Number of generated fixations indicating that Analytic users produce significantly more fixations than Holistic users.

4 Main Findings

The analysis of results revealed several main effects of human cognitive differences (holistic vs. analytic) towards user interaction and visual behavior of image-recognition HIP schemes. Next, we summarize the main findings of the study.

Finding A.

Analytic users required more time to solve the image-recognition HIP challenge compared to Holistic users (95% CI, −4.25 to 1.29; t(42) =  −077, p = .28), which can be attributed to their analytical approach in information processing since Analytic users visually explored and processed more attention points compared to the Holistic users.

Finding B.

Analytic users spent significantly more time to visually explore the image-recognition HIP challenge compared to Holistic users (95% CI, −4.28 to 10.75; t(42) = −2.008, p = .051). Such a finding is in line with [11], which suggested similar effects in image-recognition graphical authentication schemes.

Finding C.

Analytic users fixated cumulatively on more attention points (95% CI, -15.81 to −2.66; t(25.448) = −2.669, p = .013) and had a significantly higher fixation count on attention point revisits than Holistic users (95% CI, −12.4 to −2.64), t(24.114) = −2.911, p = .008). This can be explained by their analytical approach in visual information processing, and hence generated more fixations than Holistic users who followed a more global approach in viewing the image grid.
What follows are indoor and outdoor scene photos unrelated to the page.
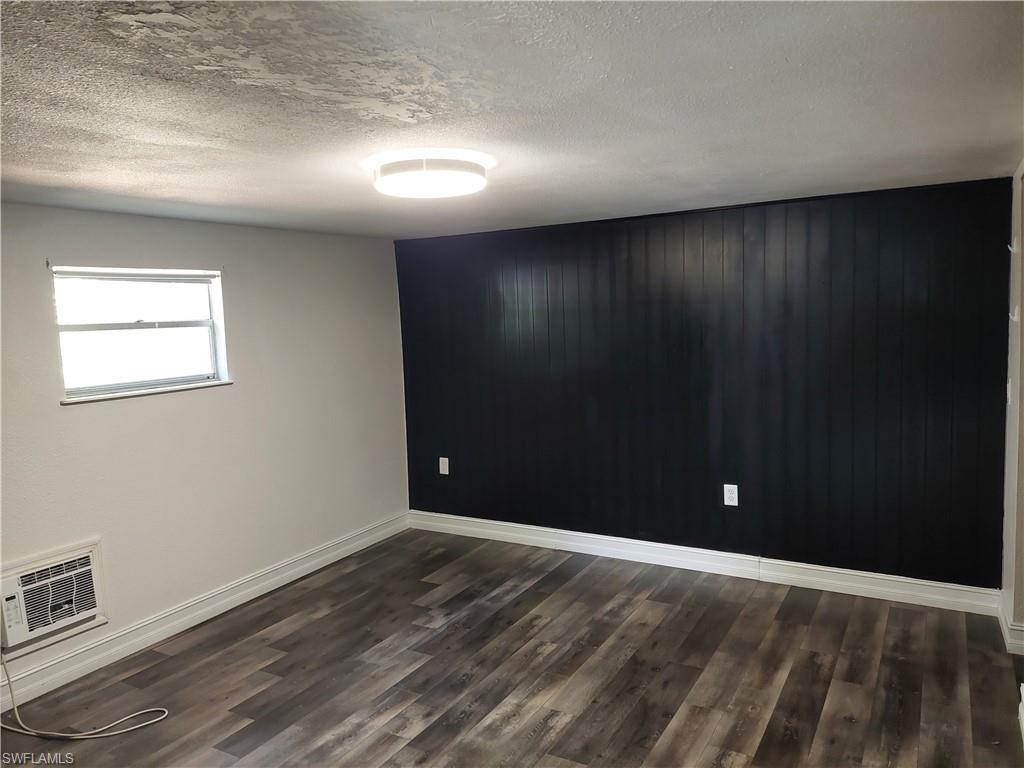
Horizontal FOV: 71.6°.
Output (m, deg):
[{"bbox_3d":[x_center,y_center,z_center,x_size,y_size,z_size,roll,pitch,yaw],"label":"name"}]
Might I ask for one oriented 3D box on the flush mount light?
[{"bbox_3d":[-0.293,-0.744,2.551,0.470,0.090,0.470,-2,6,0],"label":"flush mount light"}]

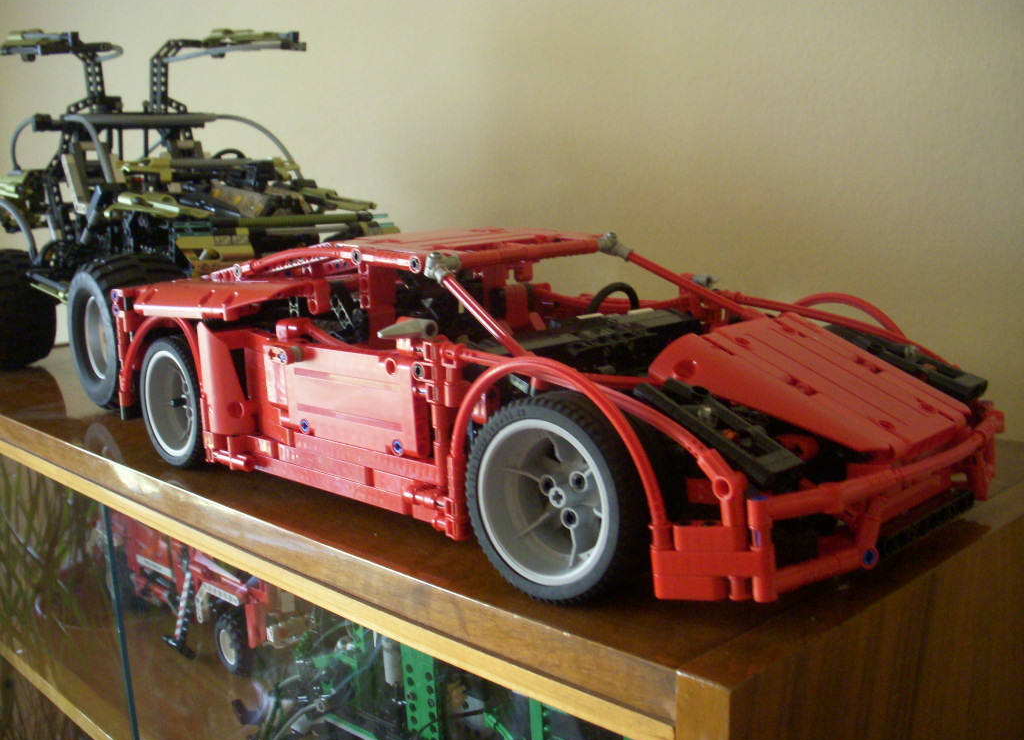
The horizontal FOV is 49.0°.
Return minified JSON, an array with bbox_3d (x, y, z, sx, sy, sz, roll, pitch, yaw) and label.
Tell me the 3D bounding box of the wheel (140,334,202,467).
[{"bbox_3d":[-0.167,0.015,0.606,0.037,0.069,0.069,-11,13,-41],"label":"wheel"}]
5 Conclusions and Future Work

This paper presents the results of a cognitive-centered research endeavor, which investigated human cognitive differences in information processing and their effects on users’ visual behavior and interaction in image-recognition HIP schemes. For this purpose, an eye tracking study was designed, which entailed a psychometric-based survey for eliciting the users’ cognitive processing characteristics, and an ecological valid interaction scenario with an image-recognition HIP task.

The findings underpin the value of considering human cognitive differences as an important human factor, in both design and run-time, to implement more effective HIP mechanisms and to avoid deploying image-recognition HIP schemes that unintentionally favor a specific group of users based on the designer’s decisions. Specifically, results revealed that Analytic users spent more time to interact and explore the image-recognition HIPs, as well as generated significantly more fixations during interaction compared to Holistic users, which can be explained by the Analytic users’ inherent way of processing information using local information processing streams and paying more attention to detail.

Despite our efforts to keep the validity of the study, some design aspects of the experiment introduce limitations. First, we used a specific background image. Although users’ choices may be affected by the content and complexity of the image [22, 23], we provided images of the most widely used image categories (depicting a specific scenery and people [19,20,21]). Expansion of our research will consider a greater variety of image categories in order to increase the validity of the study. Moreover, considering the controlled in-lab nature of the eye tracking study, the users’ visual behavior and performance might have been influenced, however, no such comment was received from our participants at the informal discussions that followed the task completion.